(RECORD EXCERPTS Opens)

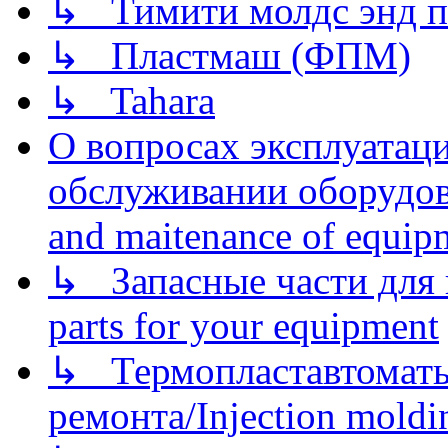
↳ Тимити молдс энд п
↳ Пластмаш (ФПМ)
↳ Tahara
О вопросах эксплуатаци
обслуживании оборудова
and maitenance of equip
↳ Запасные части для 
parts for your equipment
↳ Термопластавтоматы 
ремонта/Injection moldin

(RECORD EXCERPTS Closes)

:: WORK INSTRUCTIONS ::
Repeat precisely the lines of the data starting at the one containing "О вопросах эксплуатаци", last line included.

:: ANSWER BELOW ::
О вопросах эксплуатаци
обслуживании оборудова
and maitenance of equip
↳ Запасные части для 
parts for your equipment
↳ Термопластавтоматы 
ремонта/Injection moldin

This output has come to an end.